Preachers aren’t exempt, either. Lots of churchfolk look up to their preachers, and that’s a good thing, I suppose. But all you have to do is have a one-minute conversation with my wife or kids to learn how really imperfect I am.
Legally speaking, we deserve punishment. In a divine court of law, it’s an open and shut case. The Bible says clearly that “all have sinned” and “the wages of sin is death.”
God’s gavel comes down.
Judgment is pronounced.
The verdict?
“Not guilty!”
Not guilty? NOT guilty? God, are you sure? I mean, I’m a sinner. I’ve been unfaithful to you and your laws.
“Yes, my child,” the Lord softly replies, “I know. But I am God—not man. I love you more than you know.”
“I will betroth you to me forever; I will betroth you in righteousness and justice, in love and compassion. I will betroth you in faithfulness, and you will acknowledge the LORD.”(Hos 2:19-20)

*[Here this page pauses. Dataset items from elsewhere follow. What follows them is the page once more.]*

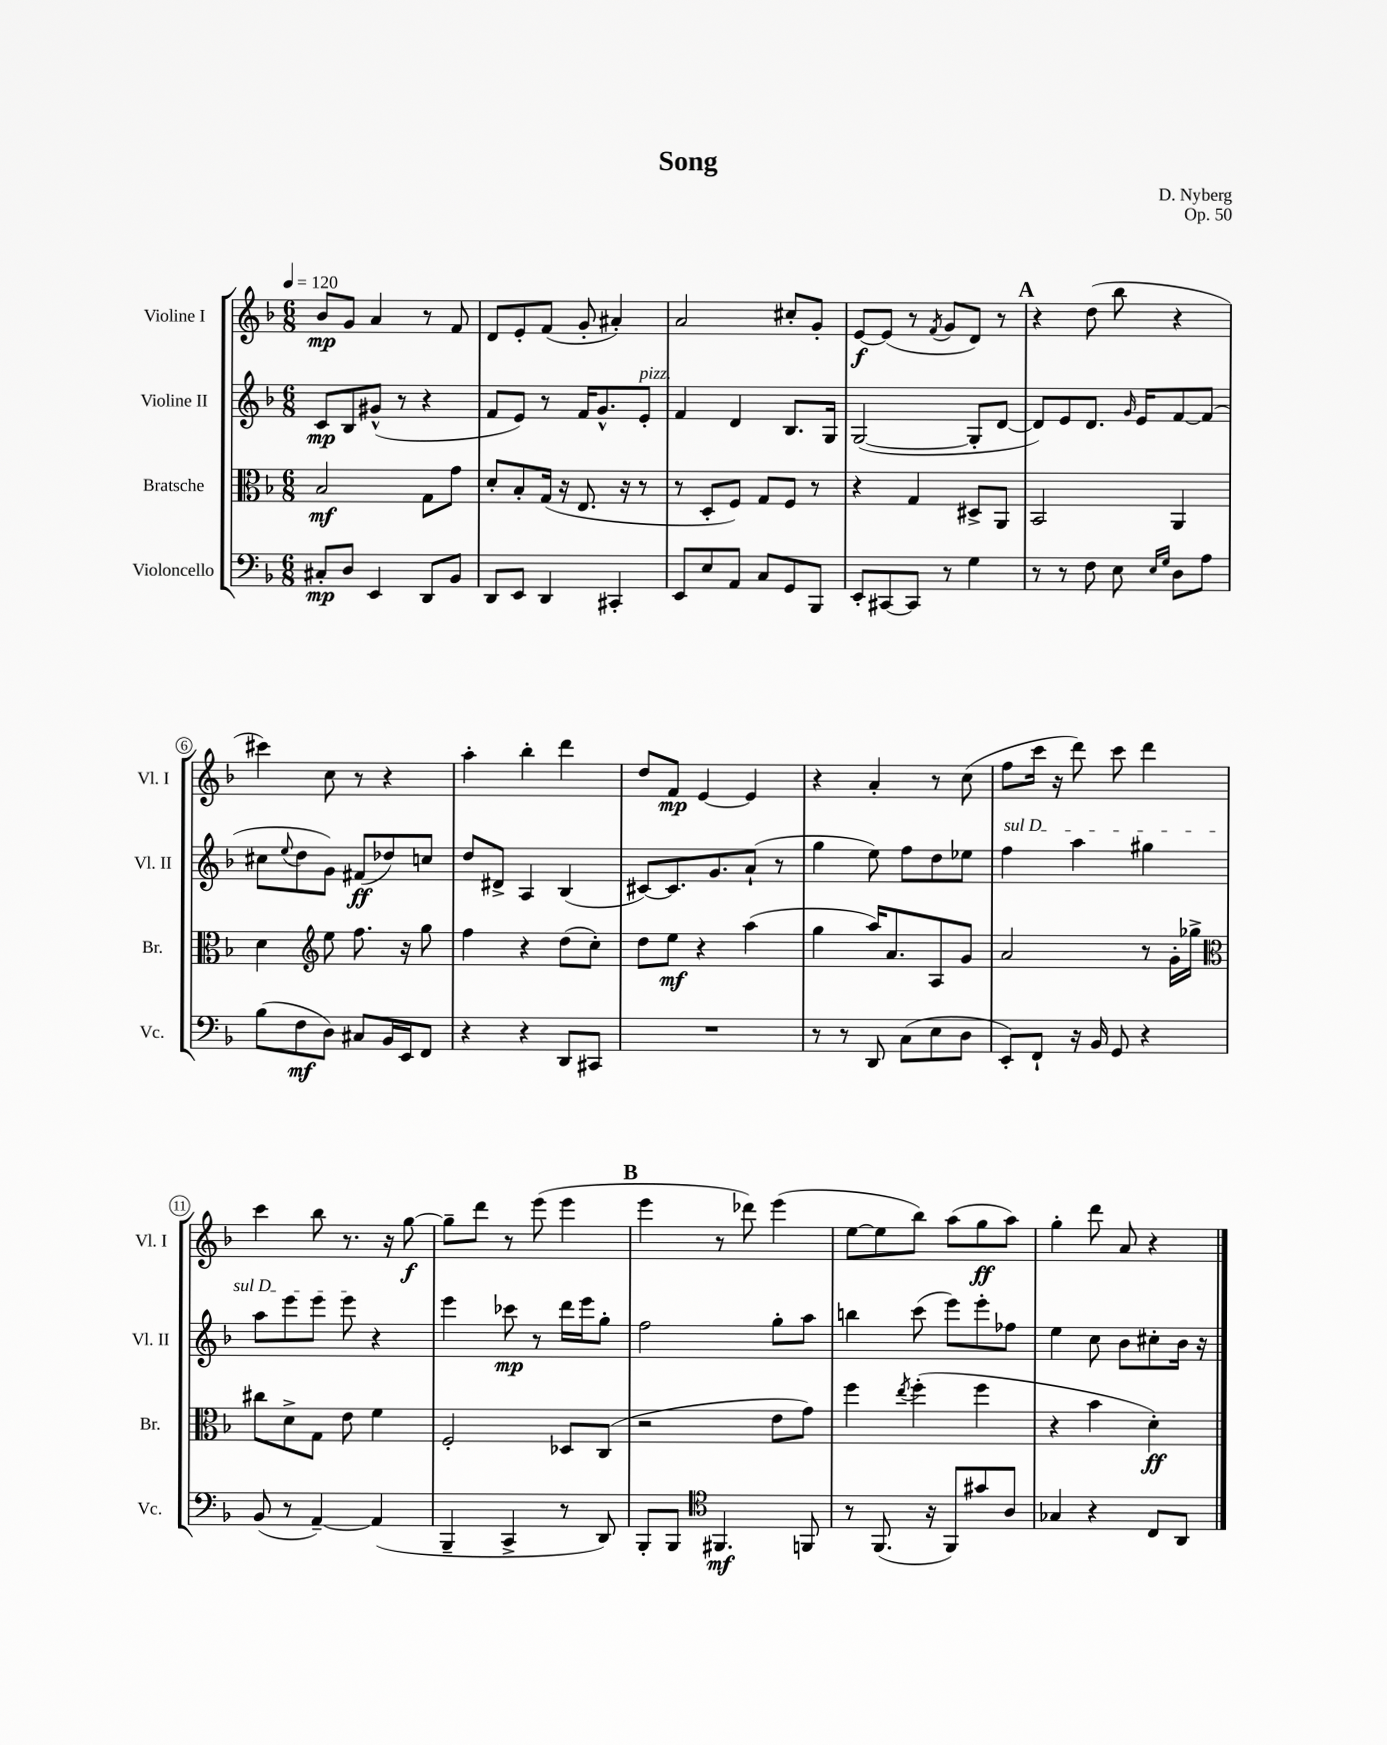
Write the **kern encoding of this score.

**kern	**kern	**kern	**kern
*staff4	*staff3	*staff2	*staff1
*clefF4	*clefC3	*clefG2	*clefG2
*k[b-]	*k[b-]	*k[b-]	*k[b-]
*M6/8	*M6/8	*M6/8	*M6/8
*MM120	*MM120	*MM120	*MM120
8C#'	2B-	8c	8b-
8D	.	8B-	8g
4EE	.	(8g#^^	4a
.	.	8r	.
8DD	8G	4r	8r
8BB-	8g	.	8f
=	=	=	=
8DD	8d'	8f	8d
8EE	8B-'	8e)	8e'
4DD	(16G	8r	(8f
.	16r	.	.
.	8.E	16f	8g'
.	.	8.g^^	.
4CC#'	.	.	4a#')
.	16r	.	.
.	8r	8e'	.
=	=	=	=
8EE	8r	4f	2a
8E	8D'	.	.
8AA	8F)	4d	.
8C	8G	.	.
8GG	8F	8.B-	8cc#'
8BBB-	8r	.	8g'
.	.	16G	.
=	=	=	=
8EE'	4r	([2G	[8e
[8CC#	.	.	(8e]
8CC#]	4G	.	8r
.	.	.	8qf
8r	.	.	8g
4G	8D#^	8G']	8d)
.	8AA	[8d	8r
=	=	=	=
8r	2BB-	8d])	4r
8r	.	8e	.
8F	.	8.d	(8dd
8E	.	.	8bb-
.	.	16qqg	.
.	.	16e	.
16qqE	.	.	.
16qqG	.	.	.
8D	4AA	[8f	4r
8A	.	(8f]	.
=	=	=	=
(8B-	4d	8cc#	4ccc#)
.	.	8qqee	.
8F	.	8dd	.
*	*clefG2	*	*
8D)	8ee	8g)	8cc
8C#	8.ff	(8f#	8r
16BB-	.	8dd-)	4r
16EE	16r	.	.
8FF	8gg	8cc	.
=	=	=	=
4r	4ff	8dd	4aa'
.	.	8d#^	.
4r	4r	4A	4bb-'
8DD	(8dd	(4B-	4ddd
8CC#	8cc')	.	.
=	=	=	=
2.r	8dd	[8c#)	8dd
.	8ee	8.c#]	8f
.	4r	.	[4e
.	.	8.g	.
.	(4aa	(8a`	4e]
.	.	8r	.
=	=	=	=
8r	4gg	4gg	4r
8r	.	.	.
8DD	16aa)	8ee)	4a'
.	8.a	.	.
(8C	.	8ff	.
8E	8A	8dd	8r
8D	8g	8ee-	(8cc
=	=	=	=
8EE')	2a	4ff	8ff
8FF`	.	.	16ccc
.	.	.	16r
16r	.	4aa	8ddd)
16BB-	.	.	.
8GG	.	.	8ccc
4r	8r	4gg#	4ddd
.	16g'	.	.
.	16gg-^	.	.
=	=	=	=
*	*clefC3	*	*
(8BB-	8cc#	8aa	4ccc
8r	8d^	8eee	.
[4AA~)	8G	8eee	8bb-
.	8e	8eee	8.r
(4AA]	4f	4r	.
.	.	.	16r
.	.	.	[8gg
=	=	=	=
4BBB-~	2F'	4eee	8gg~]
.	.	.	8ddd
4CC^	.	8ccc-	8r
.	.	8r	(8eee
8r	8D-	16ddd	4eee
.	.	16eee	.
8DD)	(8C	8gg'	.
=	=	=	=
8BBB-'	2r	2ff	4eee
8BBB-	.	.	.
*clefC4	*	*	*
4.FF#	.	.	8r
.	.	.	8ddd-)
.	8e	8gg'	(4eee
8FF	8g)	8aa	.
=	=	=	=
8r	4ff	4bb	[8ee
(8.FF	.	.	8ee]
.	8qee	.	.
.	(4ff'	(8ccc	8bb-)
16r	.	.	.
8FF)	.	8eee)	(8aa
8g#	4ff	8eee'	8gg
8A	.	8ff-	8aa)
=	=	=	=
4G-	4r	4ee	4gg'
4r	4b-	8cc	8ddd
.	.	8b-	8a
8C	4d')	8cc#'	4r
8AA	.	16b-	.
.	.	16r	.
==	==	==	==
*-	*-	*-	*-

You see, God’s love is always corrective—not condemnatory. It unbinds us from sin, not wraps us up in judgments. God’s hot, angry words as recorded in the Book of Hosea are outweighed by affirmations of love, tenderness and affection. Mercy triumphs over judgment! God will lead Israel to a quiet spot in the desert and woo her again. She will turn to God and see the ache, longing and passion in His eyes. She will remember, long ago, how he called her into being, led her through the desert, and gave her the Promised Land as a wedding gift.
Is God a God of justice? Yes. He must punish sin. Is God a God of love? Absolutely. So how does God reconcile this tension?
Look no further than Jesus Christ. He is called the Bridegroom of the church – a church that has failed him like Gomer failed Hosea, and Israel failed God. Jesus died for his bride, spilled his blood for her, yielded his body on the cross so the Body of Christ would live.
Why would Jesus die for us, as imperfect and Gomeresque as we are?
Love.
A love for the unlovely. The kind of stubborn love that Hosea repeatedly showed his wife. Gomer, by the way, means “perfect,” and she was anything but. Just like us. But God gazes through our “Gomer imperfections” to see the complete and perfect person inside, a person that can be refined, cleansed, reclaimed by his relentless love. A love that doesn’t wink at sin, but erases it by supreme example and sacrifice. A love that melts hearts, releases captives, and calls prodigal sons and daughters into the Father’s great big house of joy and cheer.
Some of you will remember Ronald Reagan’s remark, years ago, that if it weren’t for women, men would still be dragging around clubs and living in caves. I know that’s true for me. My wife’s patient, unconditional love has knocked off my rough edges and spurred me on to become a better person. (I’m still not where I need to be, but that means I have goals).
You know, all of us have lived in a cave at some point or another. A cave of fear, apathy, anger, pride or sin. But Love calls out of our caves. Can you hear his voice? It is the voice of longsuffering, of compassion, of cleansing forgiveness. A love that heals our waywardness, calls us back to the altar of dedication, returns us to the all-embracing arms of the Perfect Lover, until we are utterly faithful forever.
A holy God and a sinful human race. Talk about your mixed marriages. But God wouldn’t have it any other way.